What this task involves: From the first of the items through the line containing "式の動画ファイルとして保存することができます。", inclusive, substitute "Agotado" for "Fuera de stock" and reproduce those lines with no other change.

Exercise inputs:
────────────────

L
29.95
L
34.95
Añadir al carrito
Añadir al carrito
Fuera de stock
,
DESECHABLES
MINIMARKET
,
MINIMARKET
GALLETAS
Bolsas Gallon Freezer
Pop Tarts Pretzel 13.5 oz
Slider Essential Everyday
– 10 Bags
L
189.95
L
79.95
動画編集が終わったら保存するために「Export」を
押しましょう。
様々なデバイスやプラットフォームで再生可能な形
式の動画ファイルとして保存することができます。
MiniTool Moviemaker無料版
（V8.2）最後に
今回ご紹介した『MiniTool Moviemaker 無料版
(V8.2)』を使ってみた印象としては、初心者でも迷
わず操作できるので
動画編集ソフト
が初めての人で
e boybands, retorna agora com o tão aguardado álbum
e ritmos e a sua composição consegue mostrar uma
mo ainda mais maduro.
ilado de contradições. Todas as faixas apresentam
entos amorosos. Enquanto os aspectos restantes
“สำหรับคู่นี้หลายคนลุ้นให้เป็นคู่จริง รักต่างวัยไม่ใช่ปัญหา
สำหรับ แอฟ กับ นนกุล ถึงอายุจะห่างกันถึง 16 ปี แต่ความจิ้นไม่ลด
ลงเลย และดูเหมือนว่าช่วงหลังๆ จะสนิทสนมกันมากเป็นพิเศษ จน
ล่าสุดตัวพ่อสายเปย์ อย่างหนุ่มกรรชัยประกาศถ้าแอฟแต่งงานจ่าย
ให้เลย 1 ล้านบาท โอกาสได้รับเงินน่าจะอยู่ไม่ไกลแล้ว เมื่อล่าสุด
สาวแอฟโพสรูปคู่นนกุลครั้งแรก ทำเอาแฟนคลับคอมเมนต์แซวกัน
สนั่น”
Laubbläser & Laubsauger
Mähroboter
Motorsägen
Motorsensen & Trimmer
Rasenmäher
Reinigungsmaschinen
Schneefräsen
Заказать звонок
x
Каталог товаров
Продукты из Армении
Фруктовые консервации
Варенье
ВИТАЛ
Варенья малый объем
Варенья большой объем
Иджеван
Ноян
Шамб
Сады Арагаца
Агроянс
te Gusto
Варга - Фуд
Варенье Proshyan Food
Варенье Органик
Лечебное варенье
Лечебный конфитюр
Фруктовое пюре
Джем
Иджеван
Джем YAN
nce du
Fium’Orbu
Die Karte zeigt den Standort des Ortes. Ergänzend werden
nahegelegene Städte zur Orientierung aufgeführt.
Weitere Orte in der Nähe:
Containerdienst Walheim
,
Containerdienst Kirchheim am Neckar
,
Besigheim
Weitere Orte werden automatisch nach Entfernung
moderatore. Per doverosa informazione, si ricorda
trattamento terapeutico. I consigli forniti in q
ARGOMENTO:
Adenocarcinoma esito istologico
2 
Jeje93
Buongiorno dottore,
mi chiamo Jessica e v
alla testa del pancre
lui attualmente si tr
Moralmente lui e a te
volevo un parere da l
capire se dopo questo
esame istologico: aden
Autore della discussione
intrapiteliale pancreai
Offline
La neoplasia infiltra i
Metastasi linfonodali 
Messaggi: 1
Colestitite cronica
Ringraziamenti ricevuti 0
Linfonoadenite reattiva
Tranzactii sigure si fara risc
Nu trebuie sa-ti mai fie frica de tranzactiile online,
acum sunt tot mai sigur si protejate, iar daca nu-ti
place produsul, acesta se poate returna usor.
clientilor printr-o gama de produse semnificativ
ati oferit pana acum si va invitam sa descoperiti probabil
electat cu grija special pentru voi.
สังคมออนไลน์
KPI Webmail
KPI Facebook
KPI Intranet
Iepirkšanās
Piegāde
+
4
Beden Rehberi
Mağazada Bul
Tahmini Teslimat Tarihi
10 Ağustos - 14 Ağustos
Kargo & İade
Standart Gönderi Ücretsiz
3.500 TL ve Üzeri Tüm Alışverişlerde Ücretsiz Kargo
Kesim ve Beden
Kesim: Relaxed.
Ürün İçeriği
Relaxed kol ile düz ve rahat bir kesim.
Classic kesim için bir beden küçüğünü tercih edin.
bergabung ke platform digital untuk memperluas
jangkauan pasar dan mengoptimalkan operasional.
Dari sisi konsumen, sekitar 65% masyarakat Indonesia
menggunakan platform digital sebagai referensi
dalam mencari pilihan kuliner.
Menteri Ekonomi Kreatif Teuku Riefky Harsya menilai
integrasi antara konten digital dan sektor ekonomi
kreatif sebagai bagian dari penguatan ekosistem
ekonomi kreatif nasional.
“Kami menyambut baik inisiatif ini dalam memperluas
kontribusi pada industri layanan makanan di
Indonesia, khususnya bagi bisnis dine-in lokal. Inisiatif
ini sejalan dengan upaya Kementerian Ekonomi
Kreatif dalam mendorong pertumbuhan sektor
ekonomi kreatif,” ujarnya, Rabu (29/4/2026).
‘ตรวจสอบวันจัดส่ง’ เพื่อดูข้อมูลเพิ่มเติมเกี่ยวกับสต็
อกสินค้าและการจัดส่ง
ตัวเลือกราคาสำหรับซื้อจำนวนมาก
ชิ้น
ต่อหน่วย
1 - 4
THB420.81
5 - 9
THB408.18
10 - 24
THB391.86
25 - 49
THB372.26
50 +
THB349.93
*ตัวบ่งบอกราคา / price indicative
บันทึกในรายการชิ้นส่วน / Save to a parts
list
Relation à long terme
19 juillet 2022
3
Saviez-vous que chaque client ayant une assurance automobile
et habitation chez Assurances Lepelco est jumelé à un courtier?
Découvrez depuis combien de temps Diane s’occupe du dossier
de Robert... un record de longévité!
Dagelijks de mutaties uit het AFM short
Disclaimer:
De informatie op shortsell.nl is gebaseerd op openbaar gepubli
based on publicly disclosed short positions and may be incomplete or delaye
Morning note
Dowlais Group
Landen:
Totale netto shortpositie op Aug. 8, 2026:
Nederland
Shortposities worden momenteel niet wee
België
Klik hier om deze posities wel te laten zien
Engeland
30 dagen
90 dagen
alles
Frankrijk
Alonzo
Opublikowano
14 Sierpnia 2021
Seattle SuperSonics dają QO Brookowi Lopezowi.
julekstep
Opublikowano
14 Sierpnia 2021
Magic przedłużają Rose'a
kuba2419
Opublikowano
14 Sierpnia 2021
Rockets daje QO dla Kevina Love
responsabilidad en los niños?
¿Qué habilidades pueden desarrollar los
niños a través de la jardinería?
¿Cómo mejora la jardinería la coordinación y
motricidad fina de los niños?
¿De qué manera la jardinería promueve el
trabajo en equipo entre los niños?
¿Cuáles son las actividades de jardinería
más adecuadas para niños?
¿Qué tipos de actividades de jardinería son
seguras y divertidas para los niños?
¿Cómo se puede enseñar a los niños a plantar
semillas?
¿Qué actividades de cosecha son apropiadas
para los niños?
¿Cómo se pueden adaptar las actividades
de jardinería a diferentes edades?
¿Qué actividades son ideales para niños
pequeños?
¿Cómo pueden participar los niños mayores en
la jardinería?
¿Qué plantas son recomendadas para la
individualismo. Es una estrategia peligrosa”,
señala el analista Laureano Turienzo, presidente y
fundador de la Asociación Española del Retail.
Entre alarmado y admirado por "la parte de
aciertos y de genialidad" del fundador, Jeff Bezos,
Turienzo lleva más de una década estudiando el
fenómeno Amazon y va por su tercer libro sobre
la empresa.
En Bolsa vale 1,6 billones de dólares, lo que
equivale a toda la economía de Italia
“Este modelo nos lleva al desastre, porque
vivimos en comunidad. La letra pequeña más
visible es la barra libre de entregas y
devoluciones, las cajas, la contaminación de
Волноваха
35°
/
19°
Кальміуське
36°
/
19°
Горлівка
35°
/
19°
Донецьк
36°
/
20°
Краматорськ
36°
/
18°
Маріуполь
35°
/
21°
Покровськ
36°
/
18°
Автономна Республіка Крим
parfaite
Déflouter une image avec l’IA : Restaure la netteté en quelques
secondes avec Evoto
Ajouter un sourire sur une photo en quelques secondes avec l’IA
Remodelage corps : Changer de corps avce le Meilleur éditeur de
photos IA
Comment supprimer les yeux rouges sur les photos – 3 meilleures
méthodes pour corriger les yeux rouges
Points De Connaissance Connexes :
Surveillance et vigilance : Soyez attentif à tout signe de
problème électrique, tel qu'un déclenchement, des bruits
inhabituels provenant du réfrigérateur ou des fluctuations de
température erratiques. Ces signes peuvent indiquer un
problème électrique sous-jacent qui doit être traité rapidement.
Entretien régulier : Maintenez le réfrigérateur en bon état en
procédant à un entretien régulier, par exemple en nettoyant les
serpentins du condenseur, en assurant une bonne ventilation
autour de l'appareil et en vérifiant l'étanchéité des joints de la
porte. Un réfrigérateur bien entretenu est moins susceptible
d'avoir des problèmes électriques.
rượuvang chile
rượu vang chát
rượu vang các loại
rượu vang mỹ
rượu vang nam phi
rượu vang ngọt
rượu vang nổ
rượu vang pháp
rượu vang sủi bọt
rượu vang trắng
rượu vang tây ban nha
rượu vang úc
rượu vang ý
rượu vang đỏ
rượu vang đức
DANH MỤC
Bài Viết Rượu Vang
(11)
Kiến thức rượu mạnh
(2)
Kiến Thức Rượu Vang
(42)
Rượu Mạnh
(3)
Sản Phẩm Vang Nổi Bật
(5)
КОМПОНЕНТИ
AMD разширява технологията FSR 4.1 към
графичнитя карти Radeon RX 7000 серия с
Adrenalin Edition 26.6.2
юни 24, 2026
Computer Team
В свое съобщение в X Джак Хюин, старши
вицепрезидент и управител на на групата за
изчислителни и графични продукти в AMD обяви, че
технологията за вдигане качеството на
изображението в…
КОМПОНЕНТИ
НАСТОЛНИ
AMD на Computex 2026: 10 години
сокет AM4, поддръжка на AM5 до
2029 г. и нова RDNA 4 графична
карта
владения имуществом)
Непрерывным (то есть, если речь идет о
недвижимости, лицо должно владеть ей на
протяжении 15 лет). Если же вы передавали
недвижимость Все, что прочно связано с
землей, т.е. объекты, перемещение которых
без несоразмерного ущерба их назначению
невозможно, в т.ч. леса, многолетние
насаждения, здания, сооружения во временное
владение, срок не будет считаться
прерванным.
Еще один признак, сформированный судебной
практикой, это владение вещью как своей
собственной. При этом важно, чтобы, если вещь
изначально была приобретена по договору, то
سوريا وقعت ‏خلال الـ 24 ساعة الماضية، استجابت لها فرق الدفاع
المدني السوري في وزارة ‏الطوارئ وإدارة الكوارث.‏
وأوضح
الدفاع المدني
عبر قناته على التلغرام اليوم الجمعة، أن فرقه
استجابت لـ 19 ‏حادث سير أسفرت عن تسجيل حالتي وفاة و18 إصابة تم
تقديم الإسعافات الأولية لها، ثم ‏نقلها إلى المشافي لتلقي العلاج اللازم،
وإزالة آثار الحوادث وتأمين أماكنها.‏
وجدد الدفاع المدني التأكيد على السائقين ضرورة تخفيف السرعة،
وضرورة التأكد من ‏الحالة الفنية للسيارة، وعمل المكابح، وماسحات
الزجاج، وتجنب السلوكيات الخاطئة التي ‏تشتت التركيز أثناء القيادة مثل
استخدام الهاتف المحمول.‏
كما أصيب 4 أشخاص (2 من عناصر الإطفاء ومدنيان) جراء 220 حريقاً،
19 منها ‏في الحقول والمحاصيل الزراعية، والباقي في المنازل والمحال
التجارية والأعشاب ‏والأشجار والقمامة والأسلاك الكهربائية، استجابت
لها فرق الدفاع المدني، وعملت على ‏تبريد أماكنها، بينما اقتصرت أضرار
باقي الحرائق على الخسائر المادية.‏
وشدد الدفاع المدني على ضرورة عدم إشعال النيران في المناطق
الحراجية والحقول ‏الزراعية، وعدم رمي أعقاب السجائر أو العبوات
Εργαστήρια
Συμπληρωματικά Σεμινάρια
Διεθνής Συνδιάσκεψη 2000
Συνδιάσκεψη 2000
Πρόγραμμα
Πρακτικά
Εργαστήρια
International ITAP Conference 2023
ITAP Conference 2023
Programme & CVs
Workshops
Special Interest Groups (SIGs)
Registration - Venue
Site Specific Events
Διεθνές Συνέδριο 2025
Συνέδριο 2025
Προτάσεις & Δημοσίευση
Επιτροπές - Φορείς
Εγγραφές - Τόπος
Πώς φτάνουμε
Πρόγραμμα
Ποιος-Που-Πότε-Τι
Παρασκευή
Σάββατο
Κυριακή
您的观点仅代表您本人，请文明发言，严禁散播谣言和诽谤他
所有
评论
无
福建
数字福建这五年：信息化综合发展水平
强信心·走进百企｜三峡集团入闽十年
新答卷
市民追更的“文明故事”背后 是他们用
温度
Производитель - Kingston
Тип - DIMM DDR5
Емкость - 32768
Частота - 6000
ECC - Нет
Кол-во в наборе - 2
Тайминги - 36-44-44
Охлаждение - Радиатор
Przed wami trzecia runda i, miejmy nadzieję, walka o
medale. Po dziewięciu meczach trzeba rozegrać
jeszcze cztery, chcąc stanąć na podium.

────────────────

Exercise answer:
L
29.95
L
34.95
Añadir al carrito
Añadir al carrito
Agotado
,
DESECHABLES
MINIMARKET
,
MINIMARKET
GALLETAS
Bolsas Gallon Freezer
Pop Tarts Pretzel 13.5 oz
Slider Essential Everyday
– 10 Bags
L
189.95
L
79.95
動画編集が終わったら保存するために「Export」を
押しましょう。
様々なデバイスやプラットフォームで再生可能な形
式の動画ファイルとして保存することができます。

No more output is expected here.